Interpretive Summary: Verticillium wilt is the major limiting disease of peppermint. Mutant peppermint lines have been developed that show resistance to Verticillium wilt in greenhouse trials and were tested in two field trials over multiple years. Verticillium willt varied among peppermint lines and standard cultivars and was significantly less severe for lines 87M0109-1, 84M0107-7, and M90-11 than for the commercial standard Black Mitcham peppermint in 2002 and 2003. Verticillium wilt was significantly less severe for mutant line M83-14 and for standard Murray Mitcham than for Black Mitcham in 2003 and 2004. At the completion of first trial, fresh hay yields of both peppermint hybrids 87M0109-1 and 84M0107-7 and peppermint mutant M90-11 were significantly higher than the standards Black Mitcham and Murray Mitcham. Oil yield in the first trial of standard Black Mitcham declined in years 3 and 4, while the decline in oil yield was less dramatic with the other four peppermint lines. In the second trial, hay yields of both B90-9 and M83-14 were comparable to, but not significantly different than Black Mitcham and Redefined Murray Mitcham. Verticillium resistance rating of these peppermint lines and cultivars in a previous greenhouse study were highly correlated with the Verticillium wilt rating of these lines and cultivars the second and third years of the two field trials and demonstrate that Verticillium wilt resistance and yield can be improved in peppermint cultivars and form a basis for managing the disease.
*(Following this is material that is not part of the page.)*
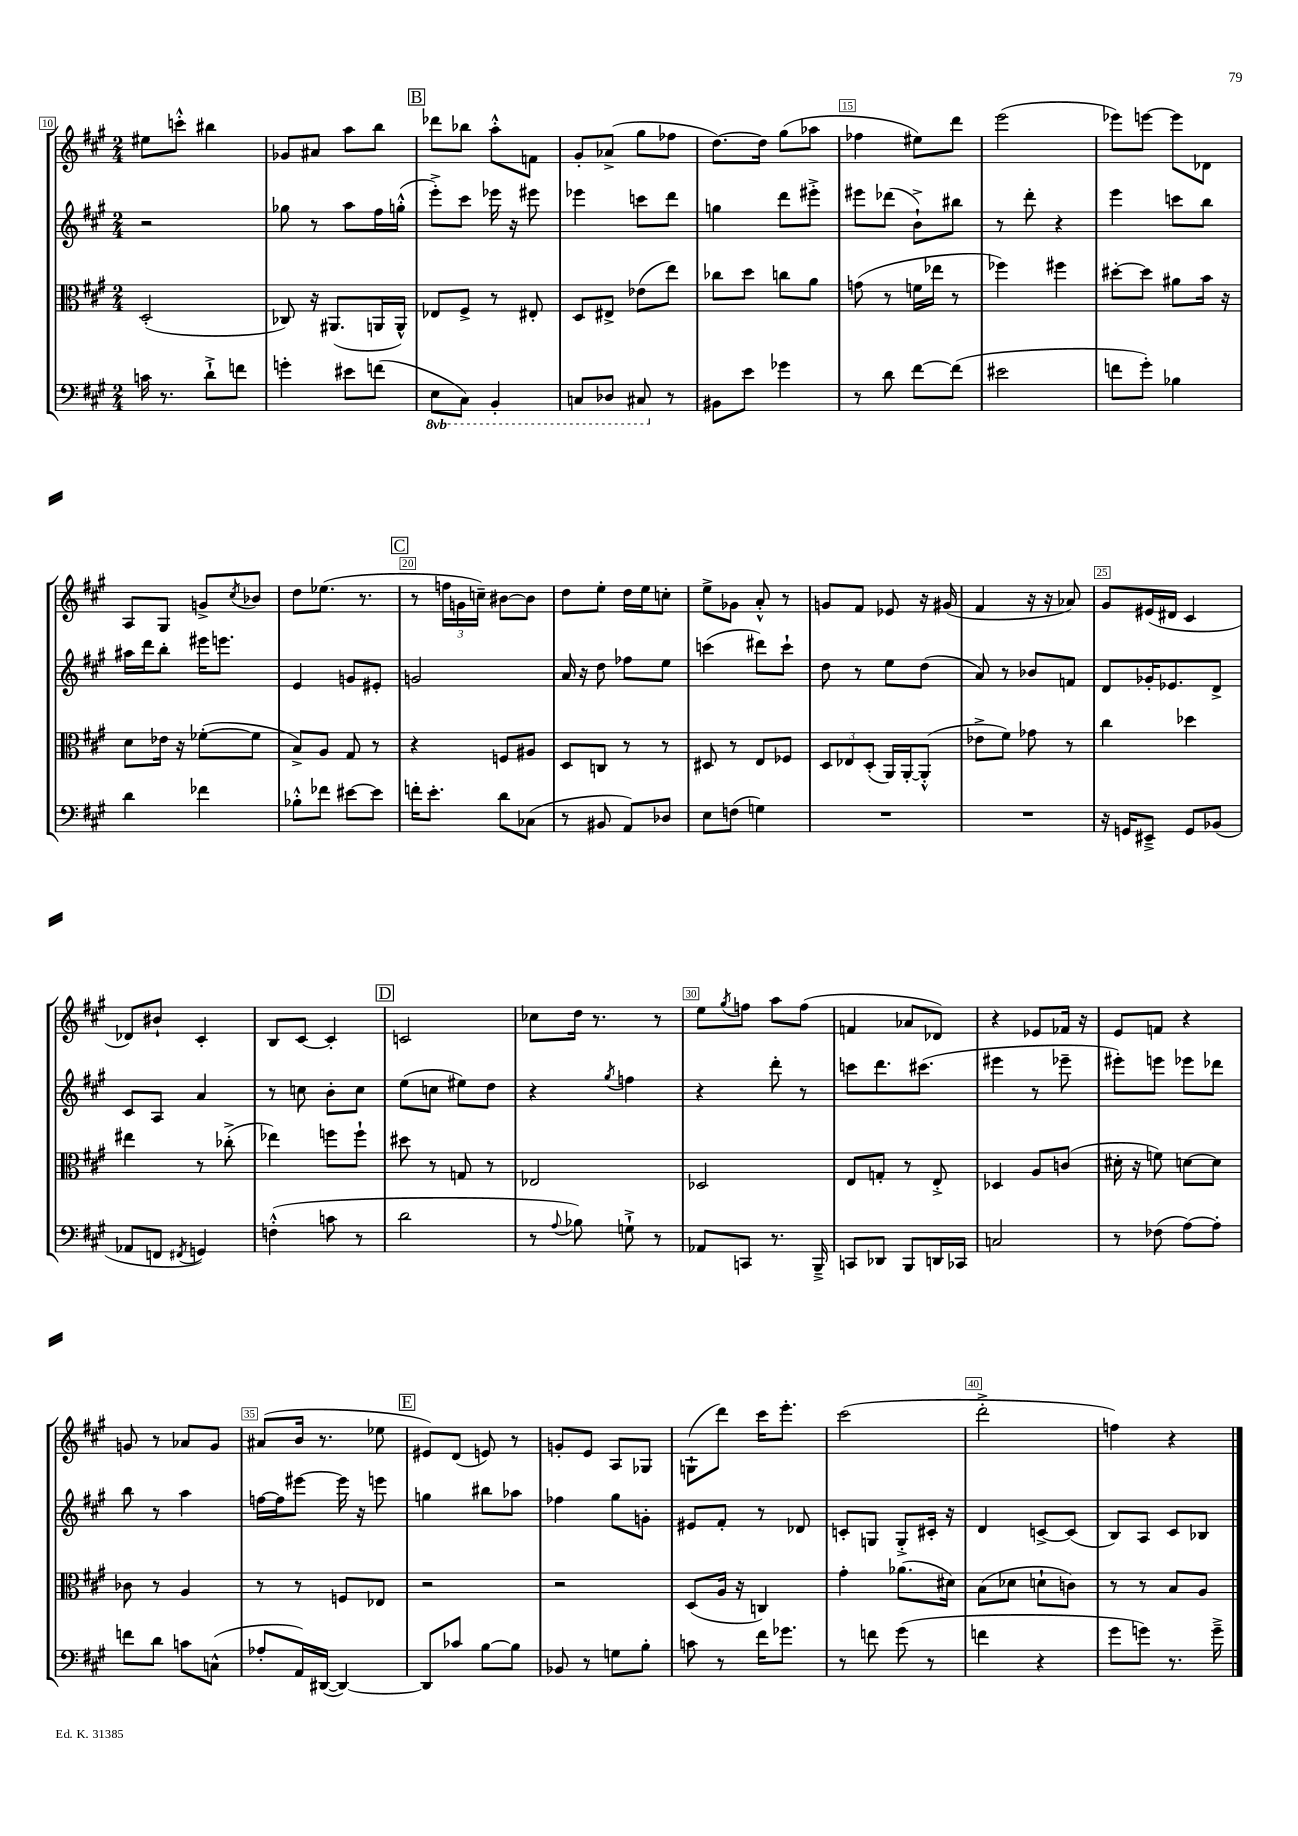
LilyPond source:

Technical Abstract: Severity of Verticillium wilt varied significantly among mint lines and cultivars in the inoculated and non-inoculated sub-plots in two field trials. Verticillium wilt was significantly less severe for mutant lines 87M0109-1, 84M0107-7, and M90-11 than for Black Mitcham in 2002 and 2003. Verticillium wilt was significantly less severe for mutant line M83-14 and for Murray Mitcham than for Black Mitcham in 2003 and 2004. At the completion of first trial, fresh hay yields of both peppermint hybrids 87M0109-1 and 84M0107-7 and peppermint mutant M90-11 were significantly higher than the standards Black Mitcham and Redefined Murray Mitcham. Oil yield in the first trial of standard Black Mitcham declined in years 3 and 4, while the decline in oil yield was less dramatic with the other four peppermint lines. In the second trial, hay yields of both B90-9 and M83-14 were comparable to, but not significantly different than Black Mitcham and Redefined Murray Mitcham. Line 92(B-37xM0101)-1 yielded significantly less oil than all peppermint lines including both standards Black Mitcham and Redefined Murray Mitcham in six of the seven cuttings in the second trial. Verticillium rating of the lines and cultivars inoculated in trials in a previous greenhouse study were highly correlated with the Verticillium wilt rating of the lines and cultivars the second and third years of field trials when inoculated. Verticillium wilt resistance and yield can be improved in commercial mint cultivars and form a basis for managing the disease.